How to Sew Leather by Hand: 4 Top Tips
Learning how to sew leather by hand isn’t complicated, but it does take some practice to do it right. If you’re a beginner who has never worked with leather before, the following tips can help make it a little easier for you:
- Try using thin pieces of leather for your first few projects. Keep in mind that most of the leather articles you see are likely sewn by an industrial sewing machine and not by a person sewing by hand.
- Always practice on test scraps of leather before you start on your project. This is important because there are different types and thicknesses of leather, and you’ll want to make sure you practice with the actual type your project requires.
- If you’re using pins, test them out and always keep their use to a minimum. Why? Because pins can permanently mark certain types of leather. Different types of leather stitching can require different pins, but always test the pins out to make sure your leather isn’t damaged in the end.
- Always keep in mind that leather, suede, and vinyl should only be hand-washed and/or dry-cleaned, depending on the material and the project. Never put any type of leather item in your washing machine or dryer!
Different Types of Leather Stitching: Can You Choose Something Other Than a Saddle Stitch?
Learning how to sew leather by hand teaches you that you can use other types of leather stitching besides the saddle stitch.
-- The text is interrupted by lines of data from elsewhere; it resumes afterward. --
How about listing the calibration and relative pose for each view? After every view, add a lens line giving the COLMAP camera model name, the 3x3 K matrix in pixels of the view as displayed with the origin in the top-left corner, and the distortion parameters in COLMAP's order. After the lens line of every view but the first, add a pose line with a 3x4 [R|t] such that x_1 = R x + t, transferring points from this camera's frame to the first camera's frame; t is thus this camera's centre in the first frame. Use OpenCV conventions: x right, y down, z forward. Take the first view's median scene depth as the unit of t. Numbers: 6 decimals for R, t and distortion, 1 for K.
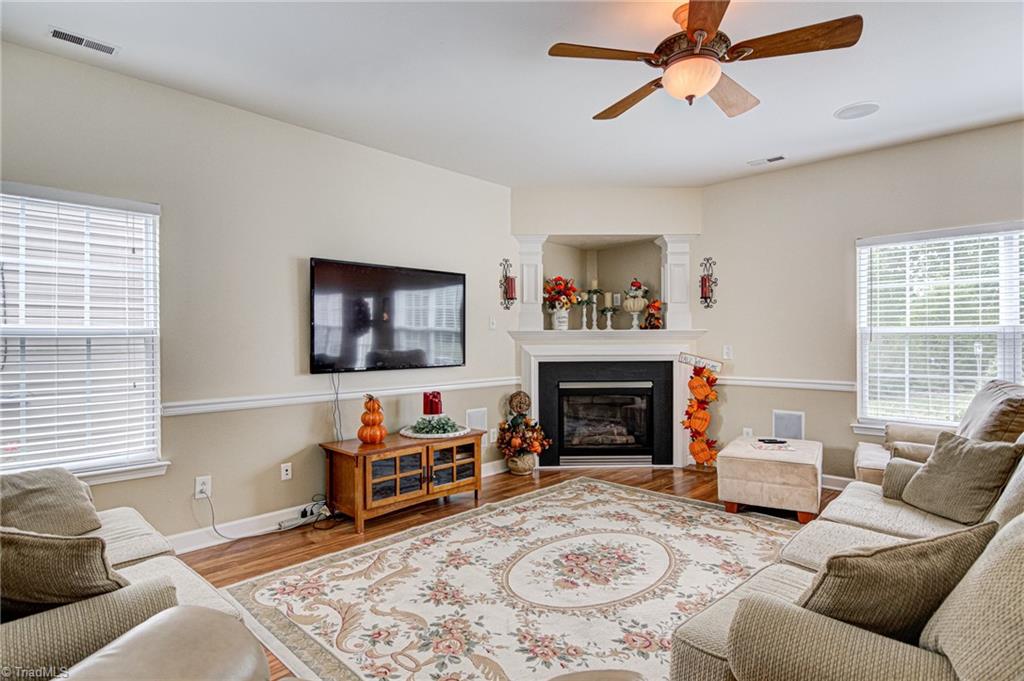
lens RADIAL K [[536.3, 0, 518.7], [0, 536.3, 343.4], [0, 0, 1]] dist [0.022848, -0.020322]
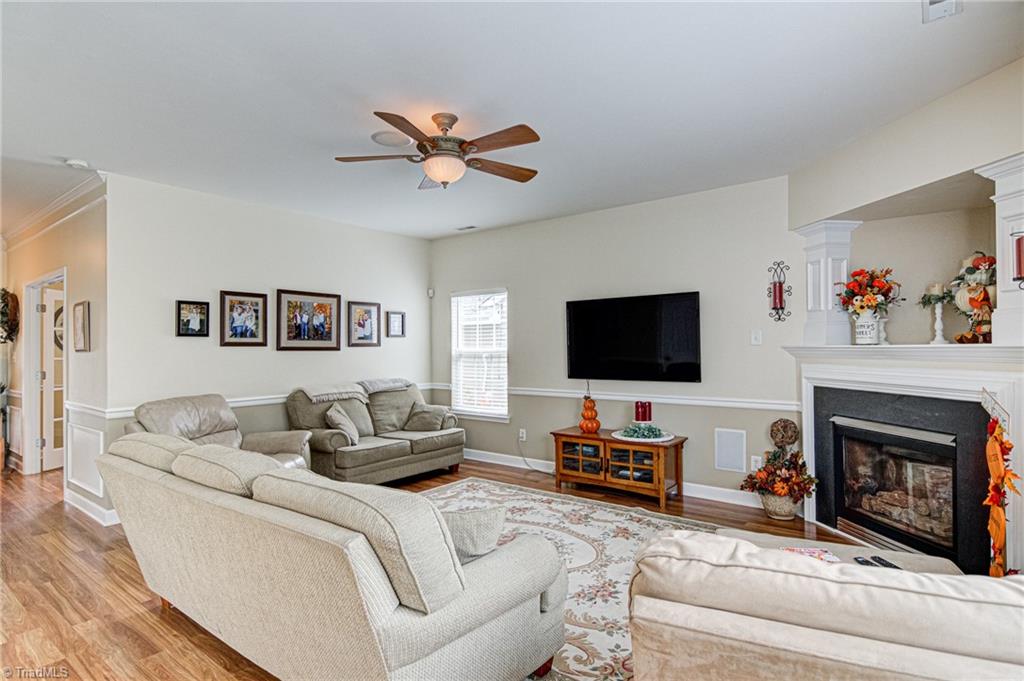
lens RADIAL K [[536.3, 0, 510.8], [0, 536.3, 346.5], [0, 0, 1]] dist [0.022848, -0.020322]
pose [[0.104926, 0.001753, -0.994479, 0.936320], [0.000128, 0.999998, 0.001776, -0.029416], [0.994480, -0.000314, 0.104925, 0.584467]]
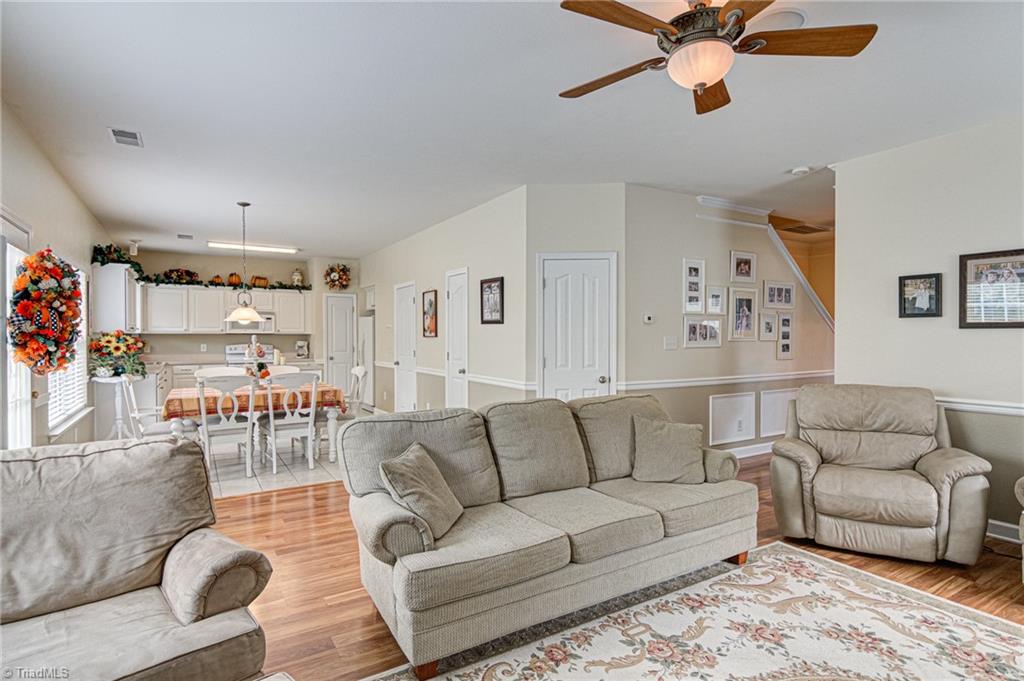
lens RADIAL K [[536.3, 0, 514.1], [0, 536.3, 342.1], [0, 0, 1]] dist [0.022848, -0.020322]
pose [[-0.965233, 0.004346, 0.261355, 0.215388], [0.008869, 0.999831, 0.016127, -0.026690], [-0.261240, 0.017884, -0.965108, 1.108603]]
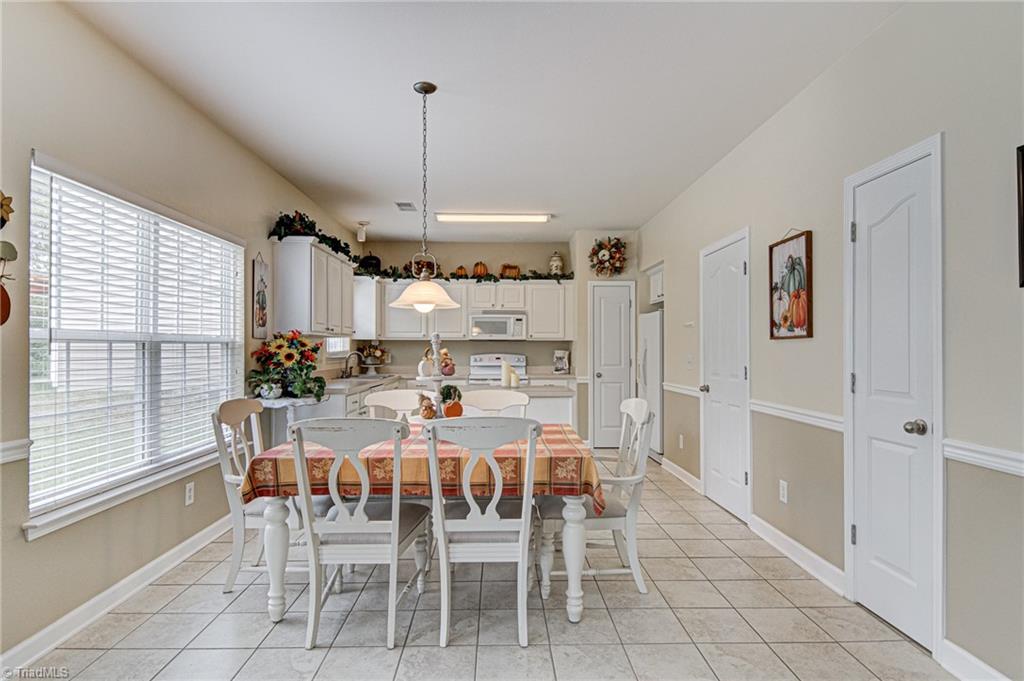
lens RADIAL K [[536.3, 0, 509.8], [0, 536.3, 347.0], [0, 0, 1]] dist [0.022848, -0.020322]
pose [[-0.708333, 0.008953, 0.705822, 0.627399], [0.008292, 0.999956, -0.004362, -0.006122], [-0.705830, 0.002763, -0.708376, 0.420406]]
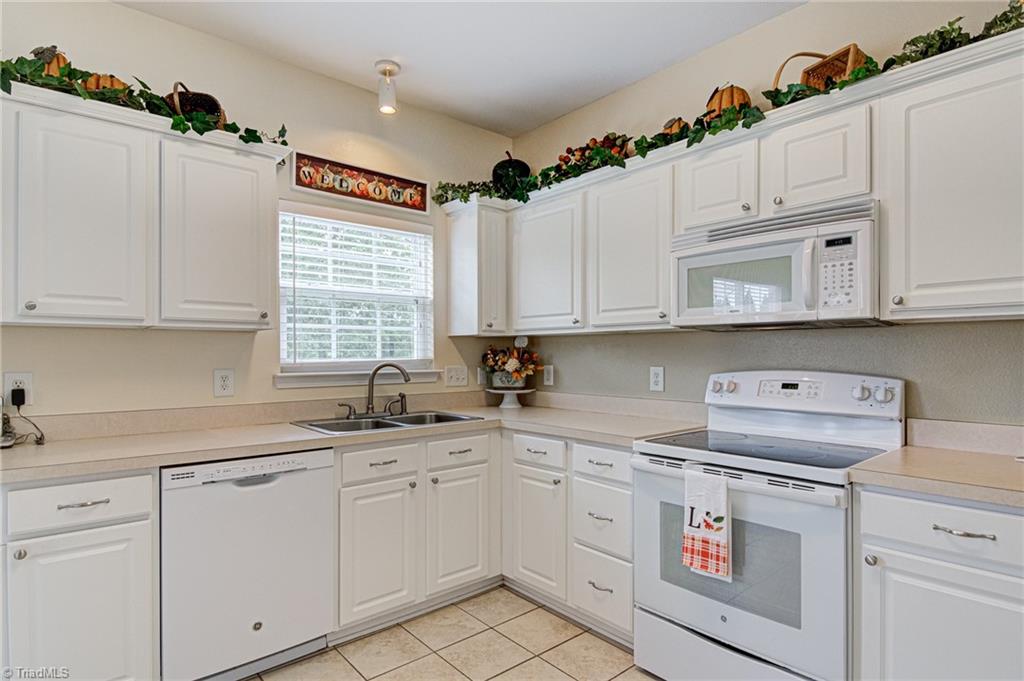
lens RADIAL K [[536.3, 0, 517.6], [0, 536.3, 353.9], [0, 0, 1]] dist [0.022848, -0.020322]
pose [[0.091085, 0.007656, 0.995814, 1.317800], [0.008745, 0.999926, -0.008488, -0.006186], [-0.995805, 0.009482, 0.091011, -0.546620]]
While the saddle stitch is the most commonly used stitch, here are a few others you can use when you’re sewing leather by hand:
- The “Z” stitch. With this stitch, the pattern is zigzag and looks like a continuous line of Z’s. On the other side of the leather, however, it tends to look just like a regular stitch.
- The Box stitch. This stitch is similar to the saddle stitch but is sewn at an angle. It is commonly used for projects that will be shaped like a box at the end.
- The American or Baseball stitch. Similar to the Z stitch, you’ll be making a V shape instead of a Z shape when sewing.
- The Cross stitch. This one is similar to the Z and Baseball stitches except that the shape will be in crosses instead of V’s or Z’s.
There are other types of stitches that can be used when sewing leather by hand, including the Butt stitch, the standard Single stitch, and the French Seam stitch. All of them serve a different purpose and have a unique look, so once you determine exactly what you want your leather item to look like when you’re done, it’ll be easy to decide which of these stitches to use.
In Summary
When you learn how to sew leather by hand, which is sometimes the easiest way for beginners, you learn a lot about the feel of the leather and what it takes to make sure the stitches are nice and secure. It’s good to eventually learn the various types of leather stitching because you never know when you’ll have to use them.
Fortunately, sewing leather by hand can be done even by inexperienced sewers, and you’ll likely catch on faster than you think.